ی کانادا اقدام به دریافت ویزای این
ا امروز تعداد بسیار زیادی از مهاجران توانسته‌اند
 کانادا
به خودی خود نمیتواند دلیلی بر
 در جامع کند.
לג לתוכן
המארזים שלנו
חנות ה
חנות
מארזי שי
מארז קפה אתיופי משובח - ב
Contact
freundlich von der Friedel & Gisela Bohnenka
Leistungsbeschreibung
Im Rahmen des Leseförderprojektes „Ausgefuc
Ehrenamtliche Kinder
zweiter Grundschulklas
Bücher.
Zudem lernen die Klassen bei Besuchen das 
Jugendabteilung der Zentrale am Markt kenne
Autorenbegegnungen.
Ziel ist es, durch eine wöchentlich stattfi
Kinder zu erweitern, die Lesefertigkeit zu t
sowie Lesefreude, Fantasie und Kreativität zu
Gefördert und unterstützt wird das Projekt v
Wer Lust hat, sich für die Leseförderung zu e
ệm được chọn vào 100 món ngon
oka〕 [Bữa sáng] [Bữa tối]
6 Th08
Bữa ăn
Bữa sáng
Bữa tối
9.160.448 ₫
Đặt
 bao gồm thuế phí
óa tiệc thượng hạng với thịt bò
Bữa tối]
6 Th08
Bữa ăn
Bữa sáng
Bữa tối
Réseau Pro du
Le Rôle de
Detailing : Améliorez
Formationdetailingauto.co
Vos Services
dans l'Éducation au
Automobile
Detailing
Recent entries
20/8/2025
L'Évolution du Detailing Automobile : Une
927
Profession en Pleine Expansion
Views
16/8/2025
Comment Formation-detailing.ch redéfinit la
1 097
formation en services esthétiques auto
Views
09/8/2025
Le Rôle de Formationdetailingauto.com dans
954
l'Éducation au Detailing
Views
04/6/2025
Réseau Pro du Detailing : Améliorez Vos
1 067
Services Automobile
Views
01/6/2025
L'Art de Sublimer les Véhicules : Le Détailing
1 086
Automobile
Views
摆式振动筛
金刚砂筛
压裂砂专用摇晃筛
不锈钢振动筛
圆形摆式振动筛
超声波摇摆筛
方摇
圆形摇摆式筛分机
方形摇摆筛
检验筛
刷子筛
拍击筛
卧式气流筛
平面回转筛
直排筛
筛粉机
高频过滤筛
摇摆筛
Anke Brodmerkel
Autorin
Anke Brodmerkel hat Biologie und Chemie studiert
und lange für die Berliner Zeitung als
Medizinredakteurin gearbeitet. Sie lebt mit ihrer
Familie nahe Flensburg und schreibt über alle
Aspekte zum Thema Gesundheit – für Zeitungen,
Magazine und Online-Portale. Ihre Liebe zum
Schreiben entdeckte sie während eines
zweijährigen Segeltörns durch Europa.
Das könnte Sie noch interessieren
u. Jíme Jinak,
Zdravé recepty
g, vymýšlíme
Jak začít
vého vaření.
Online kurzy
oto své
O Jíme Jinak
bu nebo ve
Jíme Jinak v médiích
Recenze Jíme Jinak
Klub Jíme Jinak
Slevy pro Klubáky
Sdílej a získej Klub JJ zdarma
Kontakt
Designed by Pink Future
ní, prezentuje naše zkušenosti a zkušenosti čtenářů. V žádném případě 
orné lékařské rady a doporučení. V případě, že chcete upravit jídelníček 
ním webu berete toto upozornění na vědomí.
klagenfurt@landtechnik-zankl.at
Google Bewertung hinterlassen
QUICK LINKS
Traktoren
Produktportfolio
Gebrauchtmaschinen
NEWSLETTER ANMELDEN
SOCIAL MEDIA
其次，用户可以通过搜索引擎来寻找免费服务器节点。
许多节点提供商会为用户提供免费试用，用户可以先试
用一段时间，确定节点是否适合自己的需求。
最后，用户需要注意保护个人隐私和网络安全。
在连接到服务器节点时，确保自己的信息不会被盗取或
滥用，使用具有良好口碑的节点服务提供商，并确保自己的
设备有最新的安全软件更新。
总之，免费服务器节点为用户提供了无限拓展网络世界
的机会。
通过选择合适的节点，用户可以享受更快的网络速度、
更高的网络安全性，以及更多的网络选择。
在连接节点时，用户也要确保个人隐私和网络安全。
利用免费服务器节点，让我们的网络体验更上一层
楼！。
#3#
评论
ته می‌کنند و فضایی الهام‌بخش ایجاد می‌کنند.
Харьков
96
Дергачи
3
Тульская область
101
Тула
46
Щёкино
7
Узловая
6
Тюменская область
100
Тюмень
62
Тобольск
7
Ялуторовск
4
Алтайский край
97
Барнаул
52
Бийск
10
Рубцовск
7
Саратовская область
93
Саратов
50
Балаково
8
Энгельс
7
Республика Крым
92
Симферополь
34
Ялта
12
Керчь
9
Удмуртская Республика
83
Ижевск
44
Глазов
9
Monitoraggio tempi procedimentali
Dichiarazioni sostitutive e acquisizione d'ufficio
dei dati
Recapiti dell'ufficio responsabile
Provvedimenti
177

### YOUR ASSIGNMENT
Give back exactly the lines of the listing above that run from the line with "در جامع کند." to the line with "Familie nahe Flensburg und schreibt über alle", inclusive.

### RESULT OF THE EXERCISE
 در جامع کند.
לג לתוכן
המארזים שלנו
חנות ה
חנות
מארזי שי
מארז קפה אתיופי משובח - ב
Contact
freundlich von der Friedel & Gisela Bohnenka
Leistungsbeschreibung
Im Rahmen des Leseförderprojektes „Ausgefuc
Ehrenamtliche Kinder
zweiter Grundschulklas
Bücher.
Zudem lernen die Klassen bei Besuchen das 
Jugendabteilung der Zentrale am Markt kenne
Autorenbegegnungen.
Ziel ist es, durch eine wöchentlich stattfi
Kinder zu erweitern, die Lesefertigkeit zu t
sowie Lesefreude, Fantasie und Kreativität zu
Gefördert und unterstützt wird das Projekt v
Wer Lust hat, sich für die Leseförderung zu e
ệm được chọn vào 100 món ngon
oka〕 [Bữa sáng] [Bữa tối]
6 Th08
Bữa ăn
Bữa sáng
Bữa tối
9.160.448 ₫
Đặt
 bao gồm thuế phí
óa tiệc thượng hạng với thịt bò
Bữa tối]
6 Th08
Bữa ăn
Bữa sáng
Bữa tối
Réseau Pro du
Le Rôle de
Detailing : Améliorez
Formationdetailingauto.co
Vos Services
dans l'Éducation au
Automobile
Detailing
Recent entries
20/8/2025
L'Évolution du Detailing Automobile : Une
927
Profession en Pleine Expansion
Views
16/8/2025
Comment Formation-detailing.ch redéfinit la
1 097
formation en services esthétiques auto
Views
09/8/2025
Le Rôle de Formationdetailingauto.com dans
954
l'Éducation au Detailing
Views
04/6/2025
Réseau Pro du Detailing : Améliorez Vos
1 067
Services Automobile
Views
01/6/2025
L'Art de Sublimer les Véhicules : Le Détailing
1 086
Automobile
Views
摆式振动筛
金刚砂筛
压裂砂专用摇晃筛
不锈钢振动筛
圆形摆式振动筛
超声波摇摆筛
方摇
圆形摇摆式筛分机
方形摇摆筛
检验筛
刷子筛
拍击筛
卧式气流筛
平面回转筛
直排筛
筛粉机
高频过滤筛
摇摆筛
Anke Brodmerkel
Autorin
Anke Brodmerkel hat Biologie und Chemie studiert
und lange für die Berliner Zeitung als
Medizinredakteurin gearbeitet. Sie lebt mit ihrer
Familie nahe Flensburg und schreibt über alle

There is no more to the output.